Let's look at the Apollo command module, the closest equivalent to Orion/CST-100/Dragon. It was developed by North American Aviation. They merged with Rockwell-Standard during the 1967 to form North American Rockwell, later renamed to Rockwell International, under which name they produced the Space Shuttle orbiter. The Rockwell International space division was sold in 1996 to... Boeing.
Boeing isn't "ripping off from NASA firsts". They're building off work that they did for NASA in the 60s, 70s, 80s and 90s. If anything "NASA" is ripping of them, but I remind you that Lockheed Martin is the one actually building the thing you want to attribute to NASA.
Sierra Nevada is building off SpaceShipOne technology, not any NASA programs. Just because it looks vaguely like the Space Shuttle, that does not mean it actually works the same way. The engines are completely and fundamentally different, as is the aerodynamic design.
And SpaceX is developing everything on their own. The only thing they used from another company is some software/control design from Tesla Motors, a company not coincidentally also owned by Elon Musk. I personally doubt much was even borrowed there except for the basic idea of a single big touchscreen, but I guess it makes for good brand advertising.
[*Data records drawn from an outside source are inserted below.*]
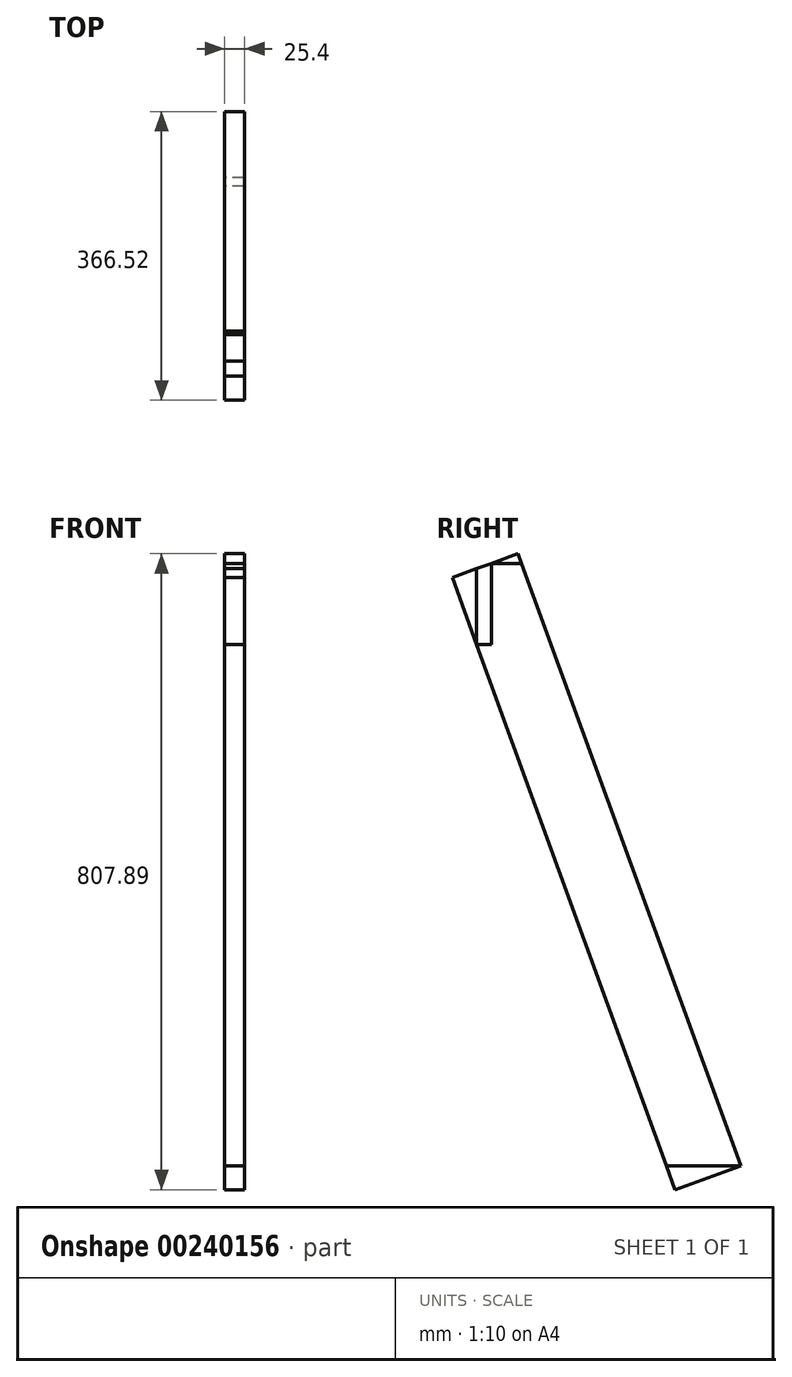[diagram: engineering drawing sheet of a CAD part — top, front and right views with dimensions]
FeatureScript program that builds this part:
annotation { "Feature Type Name" : "Feature", "Feature Type Description" : "" }
export const myFeature = defineFeature(function(context is Context, id is Id, definition is map)
    precondition{}
    {
        {
            var Q0;
            Q0=qCreatedBy(makeId("Right.planeOp"),FACE);
            var sketch = newSketch(context, id + "F0", { "sketchPlane" : qUnion([Q0])});
            skLineSegment(sketch, "E0", {"start": v(638.66, 215.22) * mm, "end": v(657.71, 215.22) * mm});
            skLineSegment(sketch, "E1", {"start": v(638.66, 215.22) * mm, "end": v(638.66, -446.86) * mm, "construction": true});
            skLineSegment(sketch, "E2", {"start": v(638.66, -446.86) * mm, "end": v(1692.85, -446.86) * mm, "construction": true});
            skLineSegment(sketch, "E3", {"start": v(657.71, 215.22) * mm, "end": v(657.71, 318.41) * mm});
            skLineSegment(sketch, "E4", {"start": v(638.66, 215.22) * mm, "end": v(879.64, -446.86) * mm});
            skLineSegment(sketch, "E5.0", {"start": v(691.27, 330.62) * mm, "end": v(974.25, -446.86) * mm});
            skLineSegment(sketch, "E6", {"start": v(657.71, 318.41) * mm, "end": v(695.71, 318.41) * mm});
            skLineSegment(sketch, "E7", {"start": v(638.66, 215.22) * mm, "end": v(607.73, 300.22) * mm});
            skLineSegment(sketch, "E8", {"start": v(691.27, 330.62) * mm, "end": v(607.73, 300.22) * mm});
            skLineSegment(sketch, "E9", {"start": v(879.64, -446.86) * mm, "end": v(974.25, -446.86) * mm});
            skLineSegment(sketch, "E10", {"start": v(974.25, -446.86) * mm, "end": v(890.71, -477.27) * mm});
            skLineSegment(sketch, "E11", {"start": v(879.64, -446.86) * mm, "end": v(890.71, -477.27) * mm});
            skLineSegment(sketch, "E12", {"start": v(638.66, 215.22) * mm, "end": v(638.66, 311.48) * mm});
            skSolve(sketch);
        }
        {
            var Q0;
            {var subQ3=sQuery(id+"F0.wireOp",EDGE,"E6");Q0=makeQuery(id+"F0.imprint","IMPRINT",FACE,{"disambiguationData":[TD([[makeQuery(id+"F0.imprint","IMPRINT",EDGE,{"derivedFrom":subQ3}),1.0]])]});}
            extrude(context, id + "F1", {"entities" : qUnion([Q0]), "depth" : 25.4 * mm});
        }
        {
            var Q0;
            {var subQ0=sQuery(id+"F0.wireOp",EDGE,"E7");Q0=makeQuery(id+"F0.imprint","IMPRINT",FACE,{"disambiguationData":[TD([[makeQuery(id+"F0.imprint","IMPRINT",EDGE,{"derivedFrom":subQ0}),-1.0]])]});}
            extrude(context, id + "F2", {"entities" : qUnion([Q0]), "depth" : 25.4 * mm});
        }
        {
            var Q0;
            Q0=makeQuery(id+"F0.imprint","IMPRINT",FACE,{"disambiguationData":[TD([[makeQuery(id+"F0.imprint","IMPRINT",EDGE,{"derivedFrom":sQuery(id+"F0.wireOp",EDGE,"E9")}),-1.0]])]});
            extrude(context, id + "F3", {"entities" : qUnion([Q0]), "depth" : 25.4 * mm});
        }
        {
            var Q0;
            Q0=makeQuery(id+"F0.imprint","IMPRINT",FACE,{"disambiguationData":[TD([[makeQuery(id+"F0.imprint","IMPRINT",EDGE,{"derivedFrom":sQuery(id+"F0.wireOp",EDGE,"E0")}),1.0]])]});
            extrude(context, id + "F4", {"entities" : qUnion([Q0]), "depth" : 25.4 * mm});
        }
        {
            var Q0;
            Q0=makeQuery(id+"F0.imprint","IMPRINT",FACE,{"disambiguationData":[TD([[makeQuery(id+"F0.imprint","IMPRINT",EDGE,{"derivedFrom":sQuery(id+"F0.wireOp",EDGE,"E0")}),-1.0]])]});
            extrude(context, id + "F5", {"entities" : qUnion([Q0]), "depth" : 25.4 * mm});
        }
    });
tl;dr you're wrong in your terminology, you're wrong in your facts, you're wrong in your logic, and you're wrong in your conclusions.
Yes, the SSL will start at 70t and move forward to (maybe) 155t.
But no, 10 13 ton lauches of the Falcon 9 does probabbly does not get you the same thing as a single lauch of 130t. Assemble is a issue. Some things are better built and have less wastage in large intergated units on the ground than assempbled in space.
We should compare apples to apples, not oranges. Which leads me to my biggest gripe about NASA (and by extension, the American government) – their plans are so murky and ill defined. Each stage of the program was like a rung on a ladder – leading to the eventual goal. How does the ISS fit into going to Mars? How does the SLS? How come we are always punting this thing down the road by 20 years. It is almost a program in search of a mission. Please don't take this as an attack on basic science and research – just how NASA does it.